Remembering Jacob Sello Selebi
Titus Mbuya | Monday February 2, 2015 17:00
It was in 1989 that the Soviet Union broke up.The Berlin Wall, which separated the former West Germany from East Germany, also collapsed that year. That was also the year in which the cold war ended. And it was largely as a result of the events of this watershed year that Nelson Mandela was released from prison in 1990 leading to the subsequent demise of the apartheid regime in South Africa in 1994.

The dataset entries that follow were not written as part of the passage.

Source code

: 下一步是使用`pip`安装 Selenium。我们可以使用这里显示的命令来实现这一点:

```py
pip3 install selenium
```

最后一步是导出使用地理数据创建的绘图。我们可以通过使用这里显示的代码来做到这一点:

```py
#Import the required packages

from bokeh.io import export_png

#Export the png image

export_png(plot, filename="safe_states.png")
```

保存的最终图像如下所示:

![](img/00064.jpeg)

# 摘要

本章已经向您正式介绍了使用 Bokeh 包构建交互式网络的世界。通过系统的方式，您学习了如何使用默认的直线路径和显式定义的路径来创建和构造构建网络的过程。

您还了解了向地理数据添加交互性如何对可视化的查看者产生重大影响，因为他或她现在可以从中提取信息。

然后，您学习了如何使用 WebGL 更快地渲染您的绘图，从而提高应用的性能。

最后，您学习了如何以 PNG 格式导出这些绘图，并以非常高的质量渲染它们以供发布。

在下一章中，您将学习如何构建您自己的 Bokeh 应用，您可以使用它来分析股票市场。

In 1989 Selebi was in Gaborone to attend a meeting between the ANC Youth League and the Youth League of the then ruling National Party. The ANC at the time was banned in South Africa, and hence the meeting was held in a neutral venue, Botswana. The meeting followed a series of others held between various white South African organisations with the ANC in exile. The first such meeting was held in 1987 in Dakar, Senegal between the ANC and leading white politicians, academics and businessmen.

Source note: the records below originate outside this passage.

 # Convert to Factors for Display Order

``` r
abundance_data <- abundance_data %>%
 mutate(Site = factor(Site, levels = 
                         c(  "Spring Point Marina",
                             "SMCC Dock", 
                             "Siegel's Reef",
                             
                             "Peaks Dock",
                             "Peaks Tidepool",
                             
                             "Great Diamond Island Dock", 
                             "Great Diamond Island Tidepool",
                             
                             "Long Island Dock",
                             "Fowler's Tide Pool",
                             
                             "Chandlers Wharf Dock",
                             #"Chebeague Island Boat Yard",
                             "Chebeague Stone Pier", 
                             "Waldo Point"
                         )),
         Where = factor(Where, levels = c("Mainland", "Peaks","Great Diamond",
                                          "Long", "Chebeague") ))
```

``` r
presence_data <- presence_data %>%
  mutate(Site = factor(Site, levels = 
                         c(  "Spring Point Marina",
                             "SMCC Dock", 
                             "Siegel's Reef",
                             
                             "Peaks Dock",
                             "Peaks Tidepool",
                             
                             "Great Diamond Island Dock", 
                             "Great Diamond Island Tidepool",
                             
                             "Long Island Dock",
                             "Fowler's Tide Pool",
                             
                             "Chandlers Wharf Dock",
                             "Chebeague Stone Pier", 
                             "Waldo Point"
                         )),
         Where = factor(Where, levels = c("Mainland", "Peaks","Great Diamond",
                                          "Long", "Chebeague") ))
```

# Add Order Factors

At the meeting in Gaborone Selebi, as the president of the ANC Youth League came head to head with his nemesis, Marthinus van Schalkwyk, who was leading the National Party Youth league delegation. Selebi and his team were accompanied by two members of the ANC’s National Executive Committee, Penuell Maduna and Steve Tshwete. Another notable person in the delegation was veteran diplomat Welile Nhlapho who had lived in Botswana for a long time as a refugee.
The meeting was held at Gaborone Sun. Both sides were meeting each other for the first time. Needless to say, that they did not trust each other. There was tension in the air. But there was mutual respect. The meeting was facilitated by Reverend Frank Chikane who was the Secretary General of the South African Council of Churches at the time. He became the Director General in the Presidency after 1994. Chikane was accompanied by Archbishop Khotso Makhulu of the Anglican Church in Gaborone.

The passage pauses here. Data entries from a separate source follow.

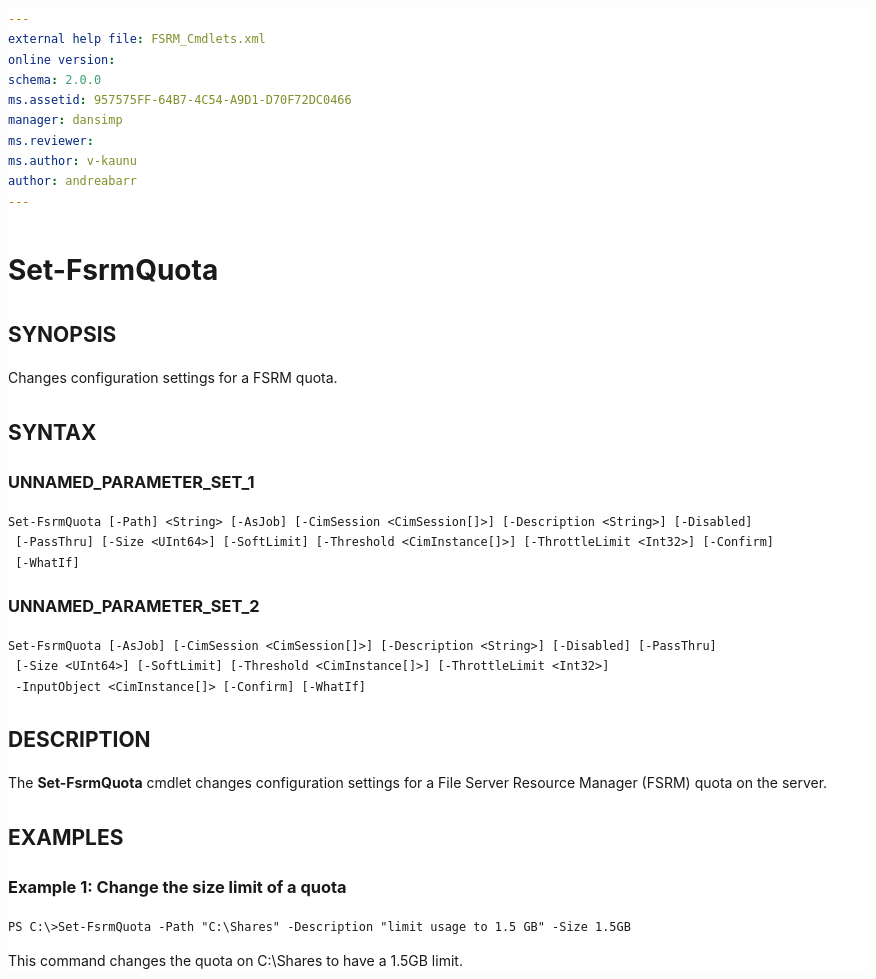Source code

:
 ```yaml
---
external help file: FSRM_Cmdlets.xml
online version: 
schema: 2.0.0
ms.assetid: 957575FF-64B7-4C54-A9D1-D70F72DC0466
manager: dansimp
ms.reviewer:
ms.author: v-kaunu
author: andreabarr
---
```


# Set-FsrmQuota

## SYNOPSIS
Changes configuration settings for a FSRM quota.

## SYNTAX

### UNNAMED_PARAMETER_SET_1
```
Set-FsrmQuota [-Path] <String> [-AsJob] [-CimSession <CimSession[]>] [-Description <String>] [-Disabled]
 [-PassThru] [-Size <UInt64>] [-SoftLimit] [-Threshold <CimInstance[]>] [-ThrottleLimit <Int32>] [-Confirm]
 [-WhatIf]
```

### UNNAMED_PARAMETER_SET_2
```
Set-FsrmQuota [-AsJob] [-CimSession <CimSession[]>] [-Description <String>] [-Disabled] [-PassThru]
 [-Size <UInt64>] [-SoftLimit] [-Threshold <CimInstance[]>] [-ThrottleLimit <Int32>]
 -InputObject <CimInstance[]> [-Confirm] [-WhatIf]
```

## DESCRIPTION
The **Set-FsrmQuota** cmdlet changes configuration settings for a File Server Resource Manager (FSRM) quota on the server.

## EXAMPLES

### Example 1: Change the size limit of a quota
```
PS C:\>Set-FsrmQuota -Path "C:\Shares" -Description "limit usage to 1.5 GB" -Size 1.5GB
```

This command changes the quota on C:\Shares to have a 1.5GB limit.

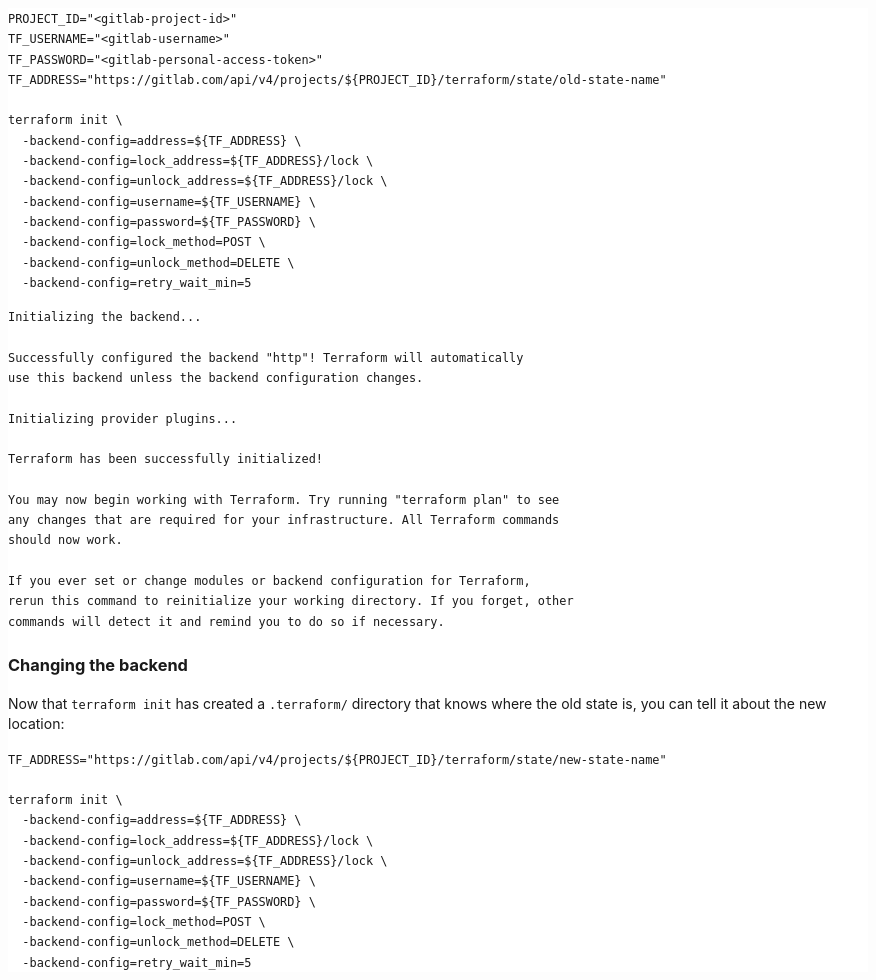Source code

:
 ```shell
PROJECT_ID="<gitlab-project-id>"
TF_USERNAME="<gitlab-username>"
TF_PASSWORD="<gitlab-personal-access-token>"
TF_ADDRESS="https://gitlab.com/api/v4/projects/${PROJECT_ID}/terraform/state/old-state-name"

terraform init \
  -backend-config=address=${TF_ADDRESS} \
  -backend-config=lock_address=${TF_ADDRESS}/lock \
  -backend-config=unlock_address=${TF_ADDRESS}/lock \
  -backend-config=username=${TF_USERNAME} \
  -backend-config=password=${TF_PASSWORD} \
  -backend-config=lock_method=POST \
  -backend-config=unlock_method=DELETE \
  -backend-config=retry_wait_min=5
```

```plaintext
Initializing the backend...

Successfully configured the backend "http"! Terraform will automatically
use this backend unless the backend configuration changes.

Initializing provider plugins...

Terraform has been successfully initialized!

You may now begin working with Terraform. Try running "terraform plan" to see
any changes that are required for your infrastructure. All Terraform commands
should now work.

If you ever set or change modules or backend configuration for Terraform,
rerun this command to reinitialize your working directory. If you forget, other
commands will detect it and remind you to do so if necessary.
```

### Changing the backend

Now that `terraform init` has created a `.terraform/` directory that knows where
the old state is, you can tell it about the new location:

```shell
TF_ADDRESS="https://gitlab.com/api/v4/projects/${PROJECT_ID}/terraform/state/new-state-name"

terraform init \
  -backend-config=address=${TF_ADDRESS} \
  -backend-config=lock_address=${TF_ADDRESS}/lock \
  -backend-config=unlock_address=${TF_ADDRESS}/lock \
  -backend-config=username=${TF_USERNAME} \
  -backend-config=password=${TF_PASSWORD} \
  -backend-config=lock_method=POST \
  -backend-config=unlock_method=DELETE \
  -backend-config=retry_wait_min=5
```
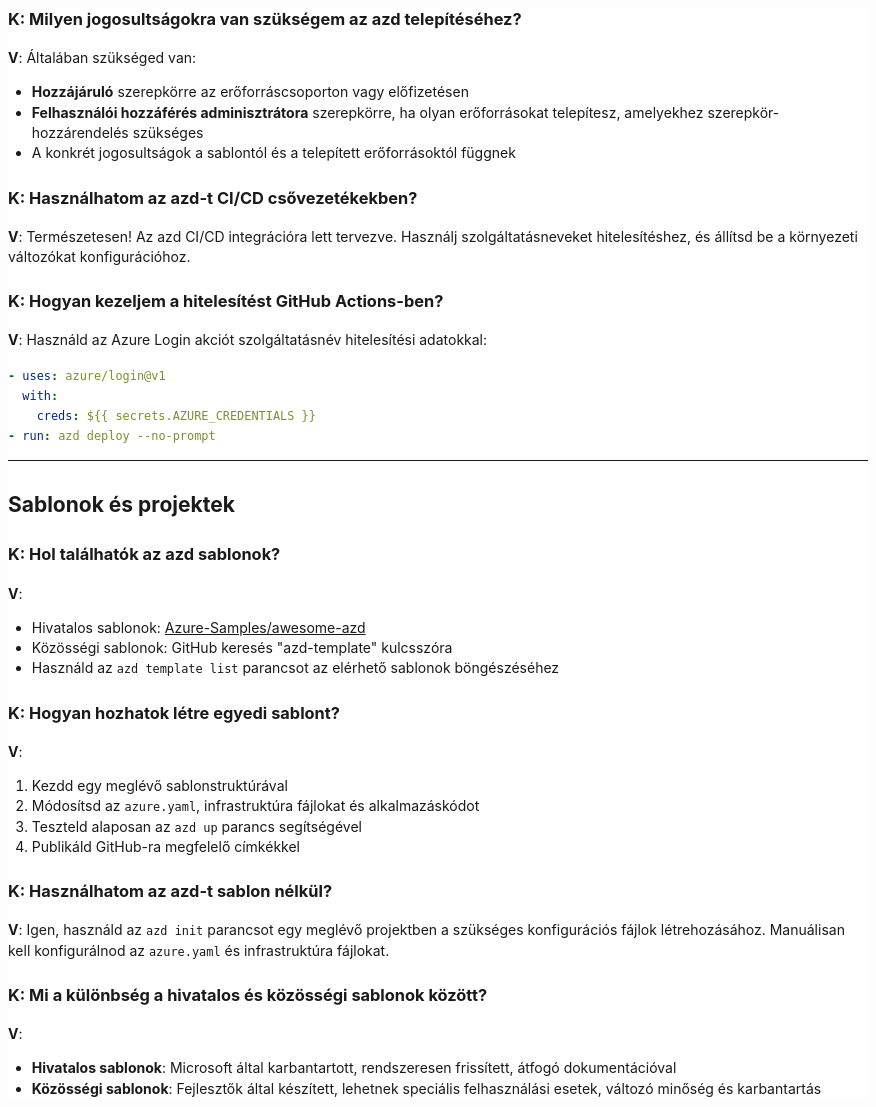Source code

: ### K: Milyen jogosultságokra van szükségem az azd telepítéséhez?
**V**: Általában szükséged van:
- **Hozzájáruló** szerepkörre az erőforráscsoporton vagy előfizetésen
- **Felhasználói hozzáférés adminisztrátora** szerepkörre, ha olyan erőforrásokat telepítesz, amelyekhez szerepkör-hozzárendelés szükséges
- A konkrét jogosultságok a sablontól és a telepített erőforrásoktól függnek

### K: Használhatom az azd-t CI/CD csővezetékekben?
**V**: Természetesen! Az azd CI/CD integrációra lett tervezve. Használj szolgáltatásneveket hitelesítéshez, és állítsd be a környezeti változókat konfigurációhoz.

### K: Hogyan kezeljem a hitelesítést GitHub Actions-ben?
**V**: Használd az Azure Login akciót szolgáltatásnév hitelesítési adatokkal:
```yaml
- uses: azure/login@v1
  with:
    creds: ${{ secrets.AZURE_CREDENTIALS }}
- run: azd deploy --no-prompt
```

---

## Sablonok és projektek

### K: Hol találhatók az azd sablonok?
**V**: 
- Hivatalos sablonok: [Azure-Samples/awesome-azd](https://github.com/Azure-Samples/awesome-azd)
- Közösségi sablonok: GitHub keresés "azd-template" kulcsszóra
- Használd az `azd template list` parancsot az elérhető sablonok böngészéséhez

### K: Hogyan hozhatok létre egyedi sablont?
**V**: 
1. Kezdd egy meglévő sablonstruktúrával
2. Módosítsd az `azure.yaml`, infrastruktúra fájlokat és alkalmazáskódot
3. Teszteld alaposan az `azd up` parancs segítségével
4. Publikáld GitHub-ra megfelelő címkékkel

### K: Használhatom az azd-t sablon nélkül?
**V**: Igen, használd az `azd init` parancsot egy meglévő projektben a szükséges konfigurációs fájlok létrehozásához. Manuálisan kell konfigurálnod az `azure.yaml` és infrastruktúra fájlokat.

### K: Mi a különbség a hivatalos és közösségi sablonok között?
**V**: 
- **Hivatalos sablonok**: Microsoft által karbantartott, rendszeresen frissített, átfogó dokumentációval
- **Közösségi sablonok**: Fejlesztők által készített, lehetnek speciális felhasználási esetek, változó minőség és karbantartás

Since the meeting was held behind closed doors the spokespersons of the two delegations, who happened to be Selebi and Van Schalkwyk, would brief the press in-between sessions and during time-outs.
With their gift of the gab both men were a journalist’s delight dishing out sound-bites and punch-lines clearly meant for public consumption.
The diminutive Van Schalwyk was a lecturer at Stellenbosch University at the time. The urbane van Schalkwyk was more measured and professorial. On the other hand the ebullient towering Selebi, in a golf shirt, was erudite and exuberant.
The meeting achieved a lot to the extent that the two sides realised that they both had a common desire for peaceful coexistence in South Africa. I remember some of the members of the National Party Youth League at the end of the meeting saying how amazed they were as to how “civil” their counterparts from the ANCYL were. It was their first time to come face to face with “terrorists”!
Just before we dispersed, Ben Motlhalamme, who was a senior official at the Ministry of Foreign Affairs at the time, invited us to join the ANC Youth League delegation at his house for dinner. Selebi dominated proceedings with his jokes and experiences as an activist in South Africa during the 1970s before he fled the country. However, as soon as Maduna and Tshwete came on the scene he deferred to them.
The most captivating story was told by Tshwete as he related how he eluded the South African security police and eventually skipped the border to go in exile. The pipe-smoking burly and muscular Tshwete would gesticulate and demonstrate how he used to wrestle with police as an activist in the Eastern Cape. Tshwete and Maduna were to become cabinet ministers after the 1994 elections.
The last time I saw Selebi was at a Pretoria hospital in 2013. I was admitted at the hospital and he was an outpatient. A friend, Bishy Mmusi, who accompanied me, was the first to recognise him and greeted him. Selebi was a shadow of himself. He said he was on dialysis. Broken. Sickly. Bitter. But he could still afford his vintage laconic grin. As an old fashioned scribe, for me first impressions still last. And the first cut is the deepest. Yes, Selebi may be “finish(ed) and klaar”, but I would rather remember him as a leader whose towering intellect made him the darling of journalists when he was in exile.